The work inside the project repo happens with whatever AI tooling the company has approved. In most engagements, that’s GitHub Copilot.

This is the right call. Copilot operates within the company’s GitHub organisation, uses the company’s licences, and keeps code in the company’s context. There’s no question of where the data goes or which model is seeing which codebase. IT has already made that decision.

The agents.md file is what makes Copilot useful in that context. Without it, every Copilot session starts blank — it knows the language, not the project. With it, the instructions load immediately and the assistant behaves consistently with the project’s conventions from the first prompt.


How It Fits Together

The flow looks like this:

  1. Orchestrator (personal GitHub) — holds the engagement issue, inbox, daily view, operational notes
  2. Project repo (company GitHub org) — holds the code, PRs, and agents.md
  3. Copilot — operates inside the project repo, informed by agents.md, authorised by the company

My personal layer doesn’t touch client code. The company’s layer doesn’t need to know about my other engagements. The agents.md is the bridge that makes the AI useful inside a bounded, compliant environment.

The full architecture — orchestrator, company repos, agents.md, and Copilot


Why This Structure Works

The orchestrator stays clean. It holds operational continuity — what’s open, what’s next, what’s blocked — without becoming a dumping ground for project artefacts.

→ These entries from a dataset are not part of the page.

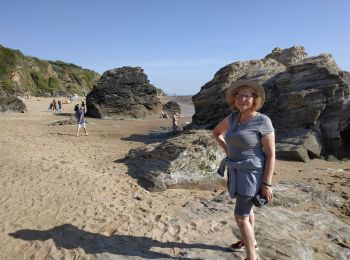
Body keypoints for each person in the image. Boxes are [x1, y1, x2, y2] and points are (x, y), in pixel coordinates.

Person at [213, 80, 275, 260]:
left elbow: (271, 155)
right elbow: (216, 132)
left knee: (240, 217)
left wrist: (266, 184)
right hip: (234, 170)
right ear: (235, 99)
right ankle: (251, 241)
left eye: (247, 96)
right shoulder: (232, 117)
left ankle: (251, 257)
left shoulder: (263, 121)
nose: (242, 99)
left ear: (254, 99)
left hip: (252, 173)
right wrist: (228, 151)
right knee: (247, 211)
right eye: (239, 96)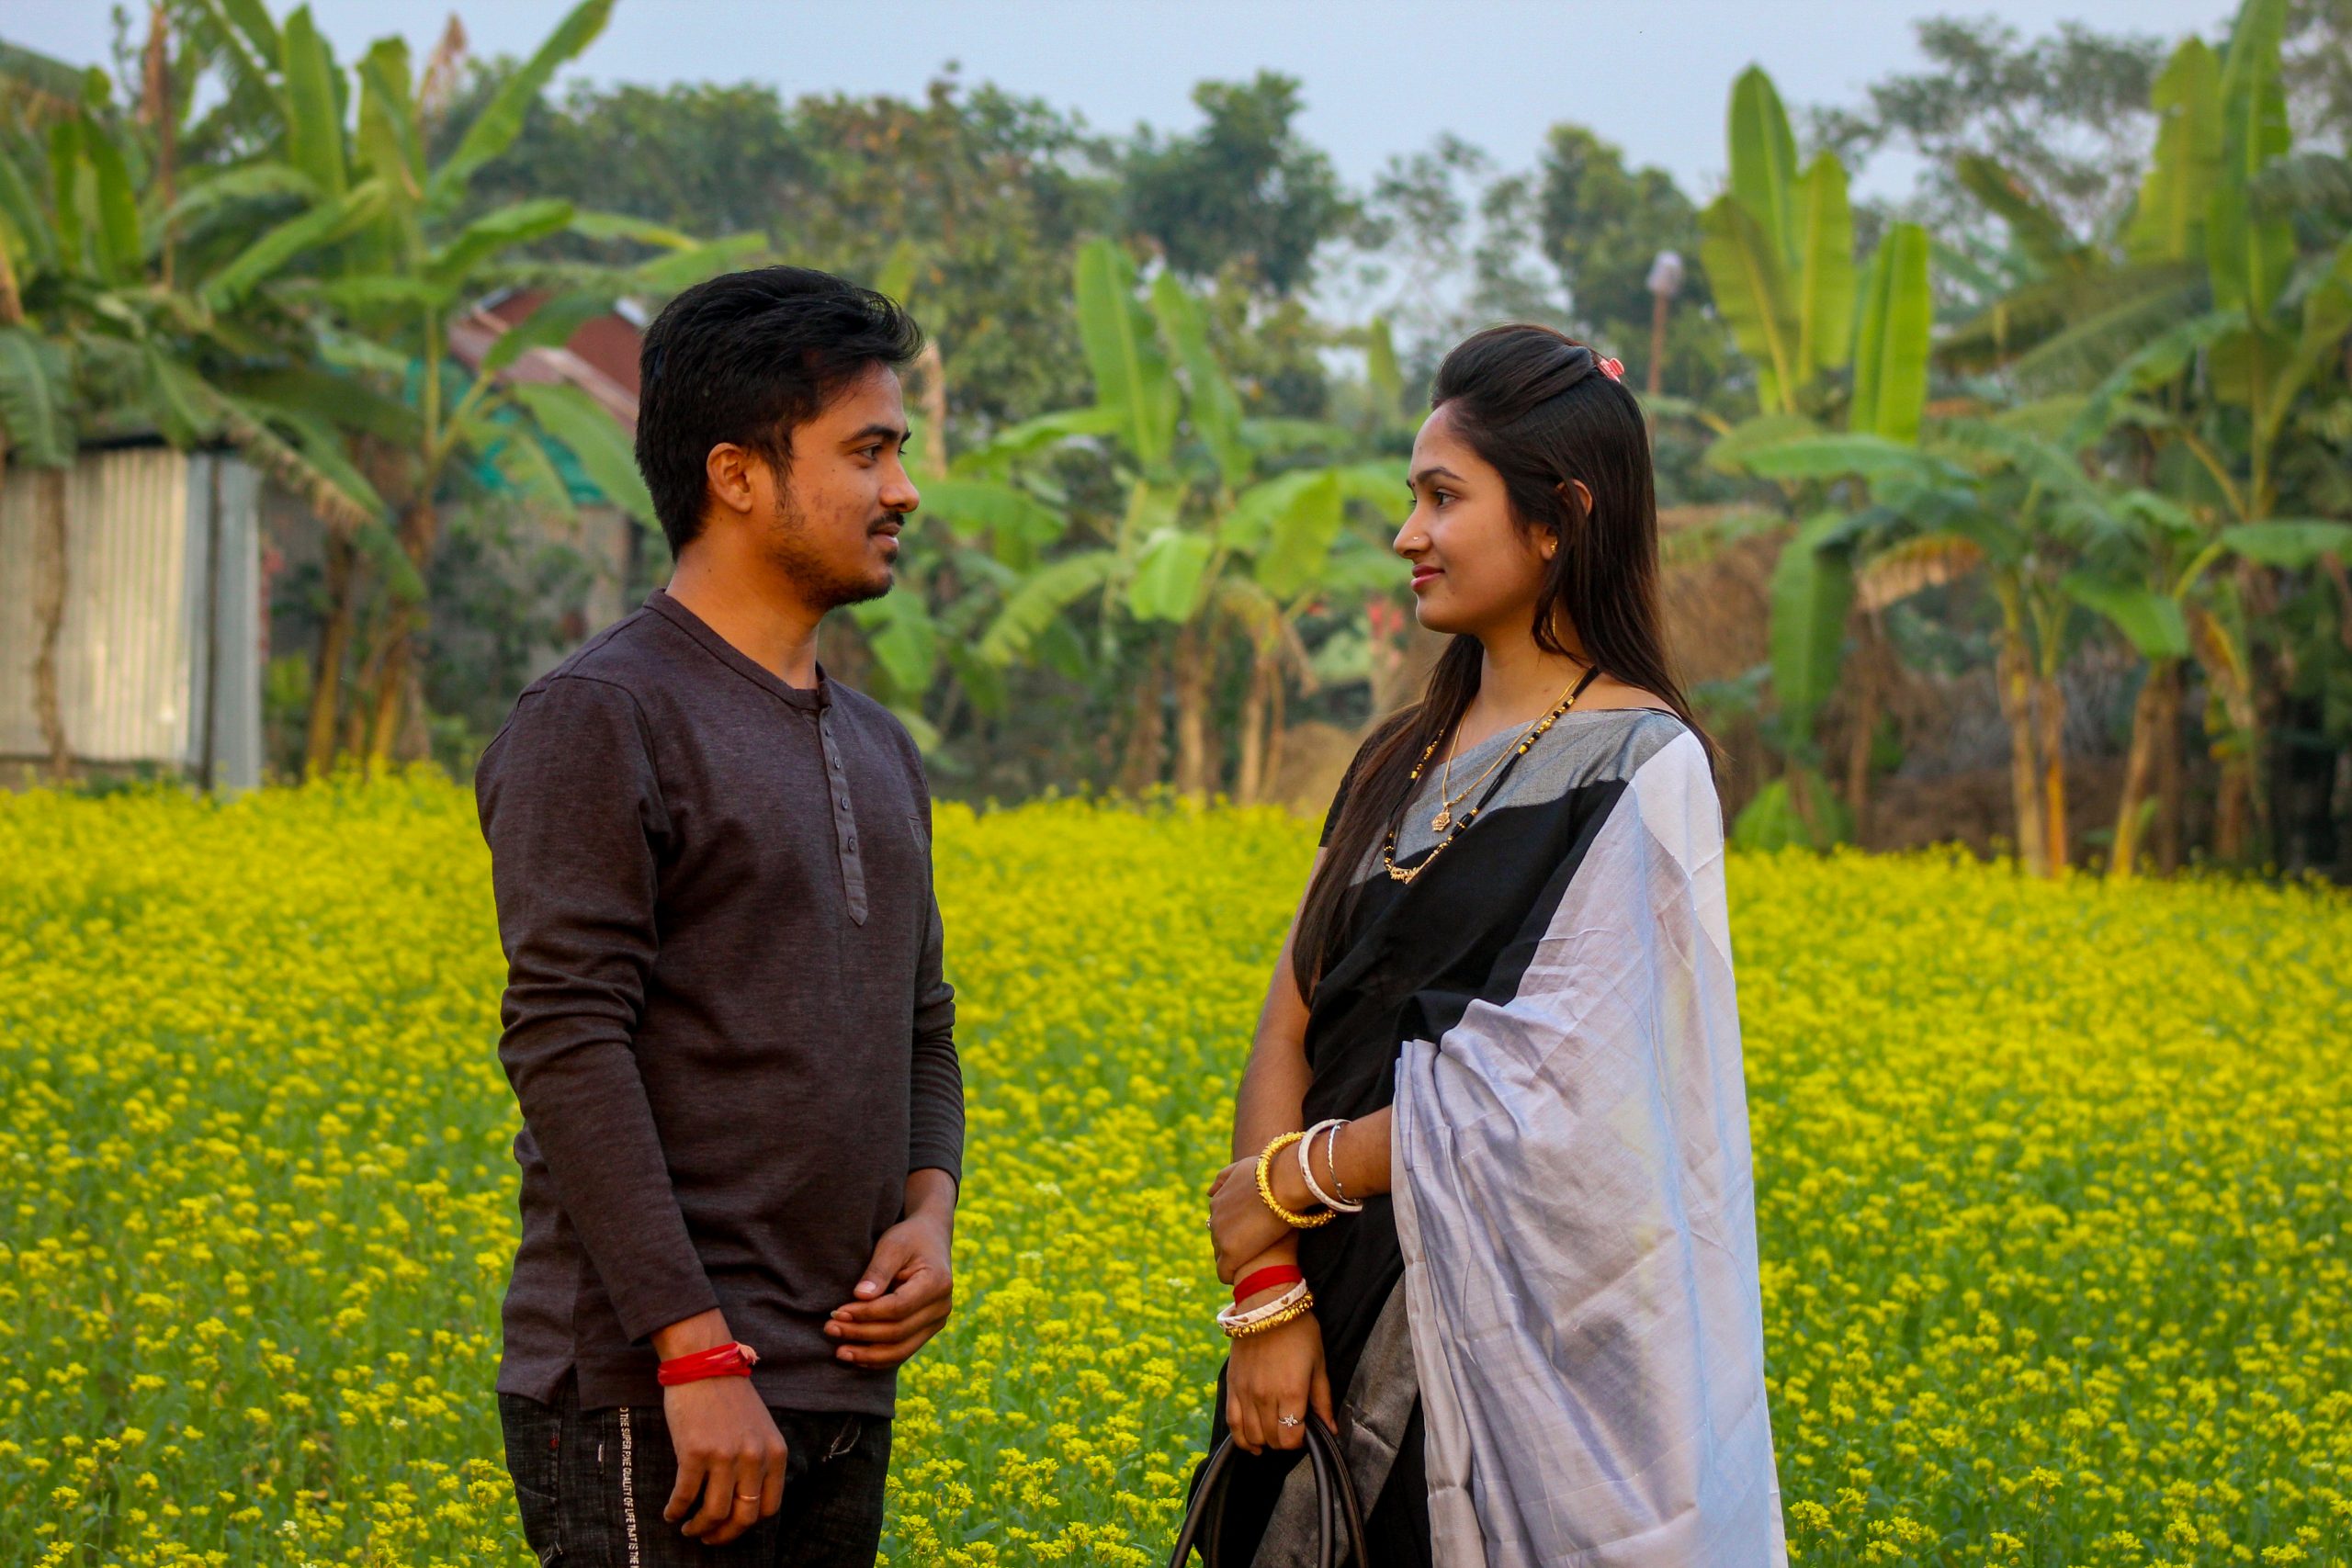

The project repo stays self-contained. A new team member, or a new AI session, can come in cold and get up to speed from the repo itself. The agents.md is part of that.

Compliance isn’t an afterthought. Using company-blessed tooling inside the company’s org is the default, not a workaround. The structure enforces the boundary naturally.

The instructions outlast the tool. When the company’s approved tooling changes — and it will — agents.md stays relevant. The conventions, the context, the architecture notes don’t need to be rewritten. They just get picked up by whatever comes next.


Where This Goes

The system works well today, but it’s still largely manual in the connective tissue. I tell the orchestrator to process my inbox. I decide when to update the agents.md. I make the judgment call on what context to capture.

The direction this points is toward more autonomous operation. An orchestrator that notices when a project’s agents.md is stale and prompts to update it. An AI that can surface relevant context from a previous engagement when a similar problem appears in a new one. A tighter loop between what I learn on a project and what the next session starts with.

The agents.md pattern scales in another direction too. Right now it’s a single file per repo. As AI assistants get better at multi-repo context and agentic task execution, that file becomes the entry point for something closer to an autonomous team member — one that knows the project, follows the conventions, and operates within the boundaries the company has set.

The infrastructure is already there. The repos, the GitHub org, the approved tooling. What’s coming is the capability layer on top of it.


The orchestrator is for me. The project repo is for the engagement. The agents.md is for the AI. Each thing has its place — for now, and for what comes next.